EXCERPT:
=-=-=-=-=

Friday, November 15, 2019

Molinism and sceptical theism

When we think of God’s reasons for permitting evils, we tend to think of fairly “natural” connections between evils and goods. But given Molinism, there could be some really weird connections. For instance, it could be that if Alice hadn’t been cut off by Bob in traffic today, Carl who witnessed this would have joined a terrorist organization. Not because there is any intrinsic connection between seeing someone get cut off in traffic and joining a terrorist organization, but just because that’s how the conditionals of free will worked out.

Indeed, a Molinist should expect there to be cases where the Molinist conditionals work out the opposite way to the “natural” connections. Thus, we can have cases where becoming more cowardly results in one’s behaving more courageously, just as a Molinist God might know that if the coin loaded in favor of heads would show tails in the next ten tosses while the coin loaded in favor of tails would show heads in the text ten tosses.

So there seems to me to be a very nice affinity between Molinism and sceptical theism.

It’s really too bad that Molinism is false.

Exercise and posession of virtue

The exercise of generosity is good to have. So is its possession. How do the two compare?

=-=-=-=-=

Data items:
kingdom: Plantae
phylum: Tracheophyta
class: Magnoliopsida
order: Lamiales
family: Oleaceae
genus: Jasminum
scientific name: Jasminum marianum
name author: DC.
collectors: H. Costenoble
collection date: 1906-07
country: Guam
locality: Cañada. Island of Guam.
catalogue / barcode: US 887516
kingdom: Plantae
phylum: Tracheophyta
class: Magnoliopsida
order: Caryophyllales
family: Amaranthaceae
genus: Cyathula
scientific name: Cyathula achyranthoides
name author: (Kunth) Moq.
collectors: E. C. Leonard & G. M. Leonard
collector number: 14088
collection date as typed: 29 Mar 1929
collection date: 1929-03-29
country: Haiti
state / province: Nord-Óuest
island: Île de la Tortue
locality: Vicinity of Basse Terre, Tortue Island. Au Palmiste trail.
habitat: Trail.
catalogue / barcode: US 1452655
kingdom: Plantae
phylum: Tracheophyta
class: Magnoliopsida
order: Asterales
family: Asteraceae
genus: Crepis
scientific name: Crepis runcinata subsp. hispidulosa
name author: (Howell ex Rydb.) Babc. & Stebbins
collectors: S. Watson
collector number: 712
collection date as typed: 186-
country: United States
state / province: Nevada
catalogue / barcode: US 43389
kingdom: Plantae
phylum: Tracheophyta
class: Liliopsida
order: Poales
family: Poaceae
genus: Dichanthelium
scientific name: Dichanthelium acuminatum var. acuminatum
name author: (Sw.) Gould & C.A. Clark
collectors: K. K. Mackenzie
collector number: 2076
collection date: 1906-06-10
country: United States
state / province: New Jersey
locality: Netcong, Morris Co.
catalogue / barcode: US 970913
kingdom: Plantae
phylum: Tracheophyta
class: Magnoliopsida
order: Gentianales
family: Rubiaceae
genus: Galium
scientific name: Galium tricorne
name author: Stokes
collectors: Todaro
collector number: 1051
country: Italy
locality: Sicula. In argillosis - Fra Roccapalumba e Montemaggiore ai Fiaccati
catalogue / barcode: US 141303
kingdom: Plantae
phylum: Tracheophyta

=-=-=-=-=

STATED GOAL 1: In the philosophy excerpt, list the people named in the traffic example.
STATED GOAL 2: Continue the philosophy excerpt after its last sentence, "How do the two compare?"

EXERCISE RESULT 1: Alice, Bob, Carl

EXERCISE RESULT 2:
One might think the possession of generosity only has value as an instrument towards generous activity. But that seems wrong. It is bad for one to be deficient in generosity even if one will never again have the opportunity to practice generosity (say, because there is no afterlife and one has been marooned on a desert island).

But at the same time, it seems to me that the possession of generosity is of fairly low value as compared to the exercise of it. Suppose I am going to be a coma for the rest of my life and there is no life after death, and I have a choice between two actions, one of which will be generous and the other will increase my generosity (e.g., I have a choice whether I should give some money to a hungry person or to spend it on neurosurgery to eliminate something that blocks me from having much of a virtue of generosity). It seems plausible that I should do the generous deed: living (even in a coma) with generosity is better than living without it, but not by much. Similarly, if I am going to be in a coma for the rest of my life, and I have the opportunity to have one last look at a beautiful landscape, that seems worth doing, even if the price of that look is that I will lose my eyes. It is better to have eyes than not, but if the eyes aren’t going to ever get used, the value of merely having them seems small.

Perhaps, though, in a full Christian picture of life that includes the afterlife, there aren’t going to be cases where one is choosing between the exercise and the possession of generosity. If before the coma I don’t do the generous deed, then maybe I am like the guy who buried his talent, and the generosity will be taken away from me in the next life. Or at least it won’t be increased a hundredfold. I am inclined to say that given the full Christian picture, the exercise of generosity (and other virtues) should generally be chosen over the immediate possession of generosity, but will tend to result in greater possession of generosity.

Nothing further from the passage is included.